10. De rechtbank ziet aanleiding verweerder te veroordelen in de door eiser gemaakte proceskosten. Deze kosten stelt de rechtbank op grond van het Besluit proceskosten bestuursrecht voor de door een derde beroepsmatig verleende rechtsbijstand vast op € 2.232 (1 punt voor het bezwaarschrift, 1 punt voor de hoorzitting, 1 punt voor het beroepschrift, 1 punt voor de zitting van 15 juni 2015 en 0,5 punt voor de nadere zitting op 28 juni 2016) met een waarde per punt van € 496, en wegingsfactor 1).

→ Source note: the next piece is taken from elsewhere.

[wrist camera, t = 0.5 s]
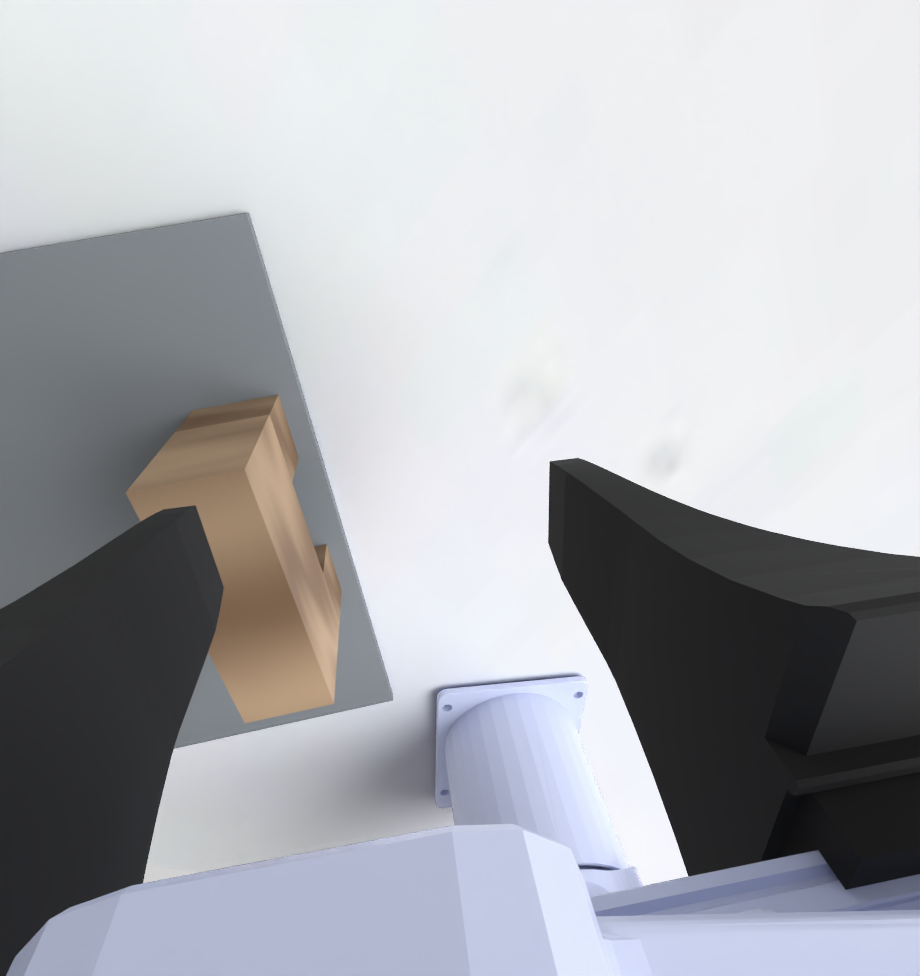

Tevens zal verweerder het betaalde griffierecht dienen te vergoeden.

Beslissing

De rechtbank:
- verklaart het beroep gegrond;
- vernietigt het bestreden besluit;
- herroept het primaire besluit van 15 oktober 2013 en bepaalt dat eiser voor de periode 1 december 2011 tot en met 30 september 2013 moet worden aangemerkt als niet te zijn verzekerd voor de Nederlandse sociale zekerheidswetgeving;
- bepaalt dat deze uitspraak in de plaats treedt van het vernietigde besluit;
- veroordeelt verweerder in de door eiser gemaakte proceskosten ten bedrage van
€ 2.232;
- bepaalt dat verweerder het door eiser betaalde griffierecht ten bedrage van € 45 aan hem vergoedt.
Deze uitspraak is gedaan door mr. E.C.G. Okhuizen, voorzitter, mr. H.J. Klein Egelink en mr. W.H.A.C.M. Bouwens, rechters, in tegenwoordigheid van mr. J.W.M. Litjens, griffier. De beslissing is in het openbaar uitgesproken op:
Griffier
Voorzitter
Afschrift verzonden aan partijen op:
Rechtsmiddel
Tegen deze uitspraak kan binnen zes weken na de dag van verzending daarvan hoger beroep worden ingesteld bij de Centrale Raad van Beroep. Als hoger beroep is ingesteld, kan bij de voorzieningenrechter van de hogerberoepsrechter worden verzocht om het treffen van een voorlopige voorziening of om het opheffen of wijzigen van een bij deze uitspraak getroffen voorlopige voorziening.